Илона, зябко поеживаясь, огляделась — не идет ли кто. Она уже наткнулась на Бошняка и Тирпакову. Зузка, увидев ее, крикнула: «Что тебе здесь надо, выродок несчастный? Опять притащилась?» Илона, конечно, ее не испугалась, но приятного в этой встрече было мало. Ей не хотелось, чтобы ее видели в деревне, и потому от автобуса она шла гумнами. Даже домой не заглянула. Только с дедушкой встретилась за сараем у забора. Обняла его, поцеловала и пошла дальше.
— Ты был в лесу, Павел? Слыхал, что там случилось?
— Случилось? — удивился он. — Как будто ничего особенного…
— Мой отец, Пишта Гунар и Штенко нарочно упустили того кабана, — сказала Илона.
— Откуда ты знаешь?
— Знаю, — уверенно сказала она, бросив на него искрящийся взгляд. — Бабушка Гунарова мне рассказала. Теперь они собрались в корчме и отмечают это.
— Так вот оно что…
Своим сообщением Илона огорошила Павла. Правда, у него и самого возникали такие подозрения. Достаточно было загонщикам нарушить порядок, и зверь мог легко, пропетляв между ними, уйти. А ведь каждый должен был получить свою долю кабаньей туши. И хотя у них дома есть нечего, они нарочно упустили этого огромного кабана.

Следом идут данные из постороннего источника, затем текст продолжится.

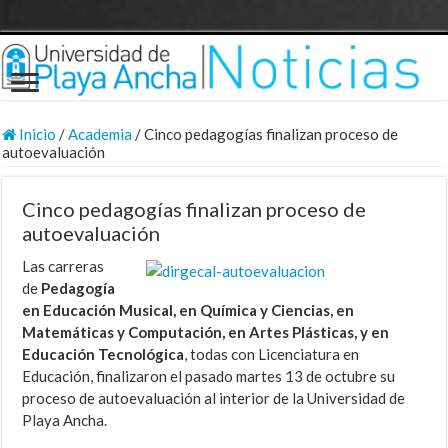
Inicio
/
Academia
/
Cinco pedagogías finalizan proceso de
autoevaluación
Cinco pedagogías finalizan proceso de
autoevaluación
Las carreras
de
Pedagogía
en Educación Musical, en Química y Ciencias, en
Matemáticas y Computación, en Artes Plásticas, y en
Educación Tecnológica
, todas con Licenciatura en
Educación, finalizaron el pasado martes 13 de octubre su
proceso de autoevaluación al interior de la Universidad de
Playa Ancha.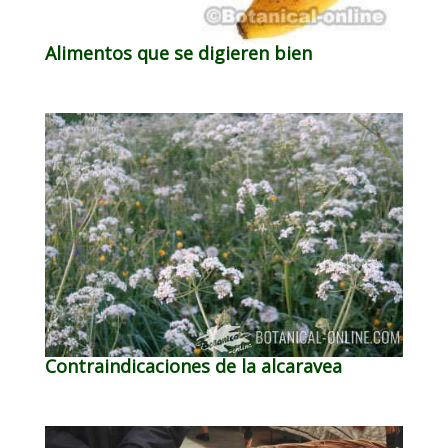
Alimentos que se digieren bien
Contraindicaciones de la alcaravea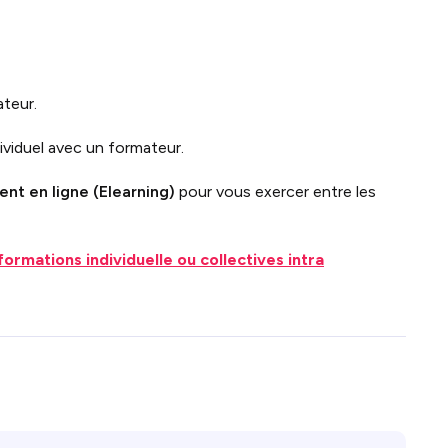
ateur.
ividuel avec un formateur
.
nt en ligne (Elearning)
pour vous exercer entre les
formations individuelle ou collectives intra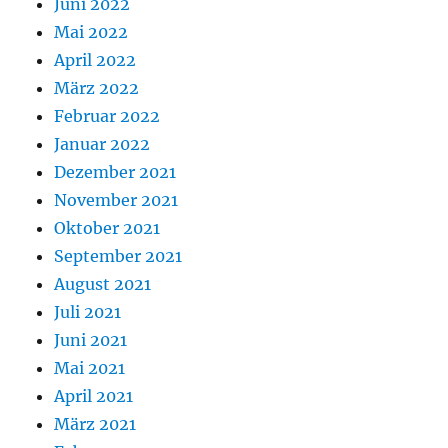
Juni 2022
Mai 2022
April 2022
März 2022
Februar 2022
Januar 2022
Dezember 2021
November 2021
Oktober 2021
September 2021
August 2021
Juli 2021
Juni 2021
Mai 2021
April 2021
März 2021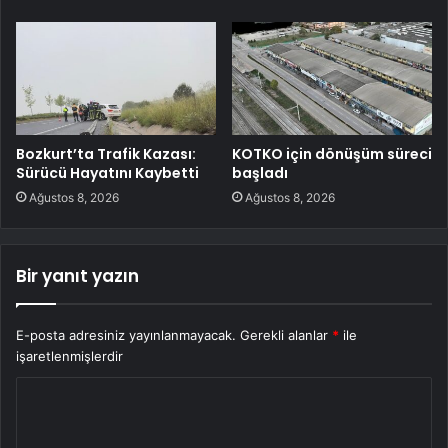
Bozkurt’ta Trafik Kazası:
KOTKO için dönüşüm süreci
Sürücü Hayatını Kaybetti
başladı
Ağustos 8, 2026
Ağustos 8, 2026
Bir yanıt yazın
E-posta adresiniz yayınlanmayacak.
Gerekli alanlar
*
ile
işaretlenmişlerdir
Y
o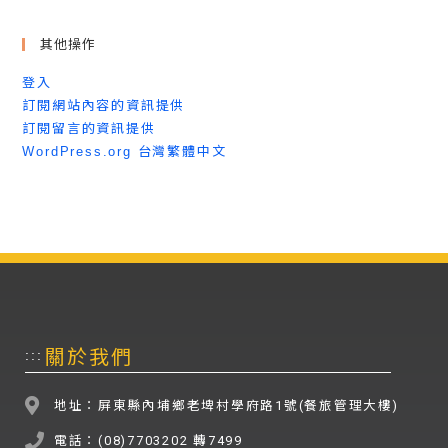
其他操作
登入
訂閱網站內容的資訊提供
訂閱留言的資訊提供
WordPress.org 台灣繁體中文
關於我們
:::
地址：屏東縣內埔鄉老埤村學府路1號(餐旅管理大樓)
電話：(08)7703202 轉7499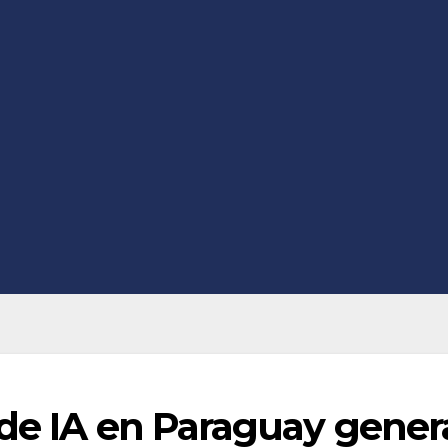
 de IA en Paraguay gener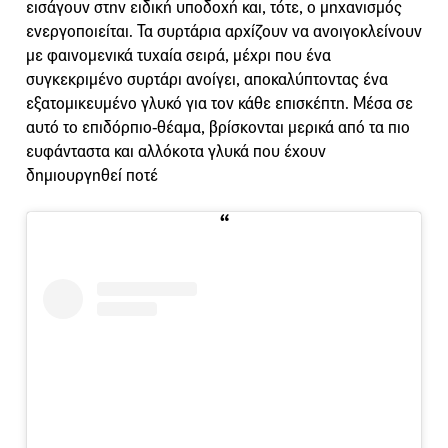
εισάγουν στην ειδική υποδοχή και, τότε, ο μηχανισμός
ενεργοποιείται. Τα συρτάρια αρχίζουν να ανοιγοκλείνουν
με φαινομενικά τυχαία σειρά, μέχρι που ένα
συγκεκριμένο συρτάρι ανοίγει, αποκαλύπτοντας ένα
εξατομικευμένο γλυκό για τον κάθε επισκέπτη. Μέσα σε
αυτό το επιδόρπιο-θέαμα, βρίσκονται μερικά από τα πιο
ευφάνταστα και αλλόκοτα γλυκά που έχουν
δημιουργηθεί ποτέ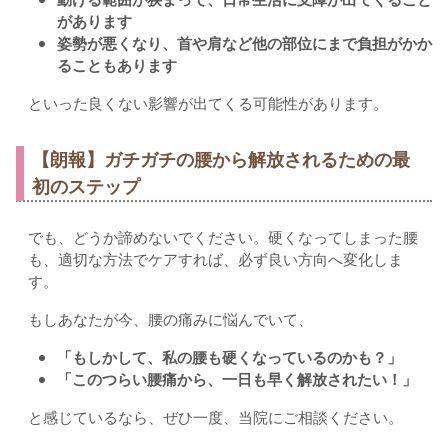
があります
姿勢が悪くなり、首や肩など他の部位にまで負担がかか
ることもあります
といった良くない影響が出てくる可能性があります。
【朗報】ガチガチの腰から解放されるための最
初のステップ
でも、どうか諦めないでください。硬くなってしまった腰
も、適切な方法でケアすれば、必ず良い方向へ変化しま
す。
もしあなたが今、腰の痛みに悩んでいて、
「もしかして、私の腰も硬くなっているのかも？」
「このつらい腰痛から、一日も早く解放されたい！」
と感じているなら、ぜひ一度、当院にご相談ください。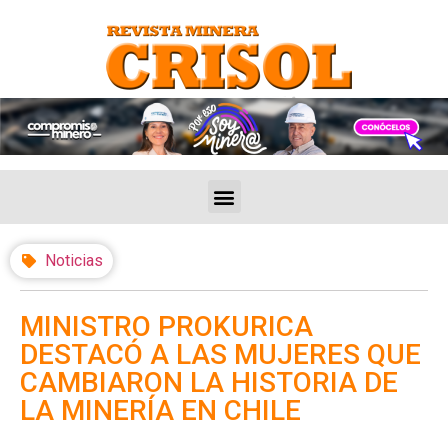
Noticias
MINISTRO PROKURICA
DESTACÓ A LAS MUJERES QUE
CAMBIARON LA HISTORIA DE
LA MINERÍA EN CHILE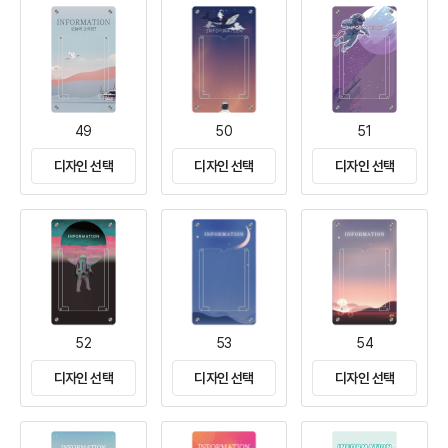
49
50
51
디자인 선택
디자인 선택
디자인 선택
52
53
54
디자인 선택
디자인 선택
디자인 선택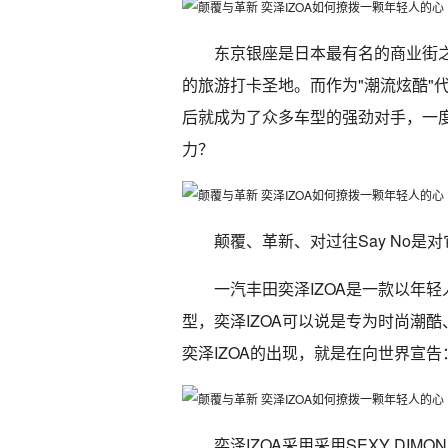
东京银座是日本最有名的商业街
的旅游打卡圣地。而作为"潮流炫酷"
后就成为了众多车型的强劲对手，一
力？
颠覆、革新、对过往Say No是
一汽丰田奕泽IZOA是一款以年轻
型，奕泽IZOA可以说是专为时尚潮酷
奕泽IZOA的出现，就是在向世界宣
奕泽IZOA采用采用SEXY D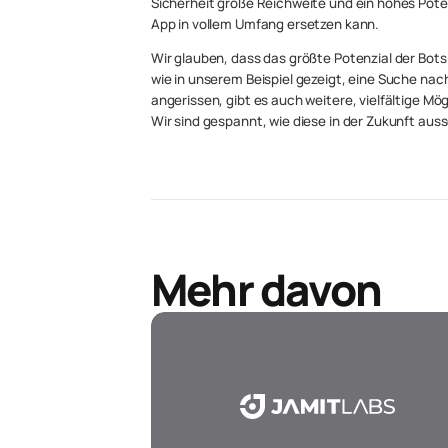
Sicherheit große Reichweite und ein hohes Poten
App in vollem Umfang ersetzen kann.
Wir glauben, dass das größte Potenzial der Bots i
wie in unserem Beispiel gezeigt, eine Suche nach
angerissen, gibt es auch weitere, vielfältige Mög
Wir sind gespannt, wie diese in der Zukunft au
Mehr davon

— Чего ради ты говоришь мне об этом? — спросил он.
— Не ради вас, ради себя, — нахмурив брови и резче, чем прежде, сказала Илона. Вопрос Павла, казалось, задел ее.
Павел медленно чиркнул спичкой, которую уже давно держал в руке, закурил.
— Мне надо идти, — сказала Илона.
Она тут же завязала платок, подышала на озябшие пальцы.
— Куда идти? В Горовцы?
— К автобусу. Боюсь опоздать…
— Подожди. Я провожу тебя…
— Это чокнутую-то девчонку? — смеясь, спросила она.
Павел тоже рассмеялся.
— Ну, пошли! — сказал он, глядя ей в лицо.
Снег скрипел у них под ногами. Дорога тут уже не была расчищена.
1
Какой мне прок от того, что поют птицы? — подумал Гойдич. Он стоял у окна кабинета, смотрел вниз — на узкий дворик, через подворотню видел ноги прохожих. Было раннее утро, начинался теплый и пасмурный весенний день. На высокой стене, огораживавшей двор, пел скворец. В воздухе пахло ожившей землей. На деревьях распускались почки.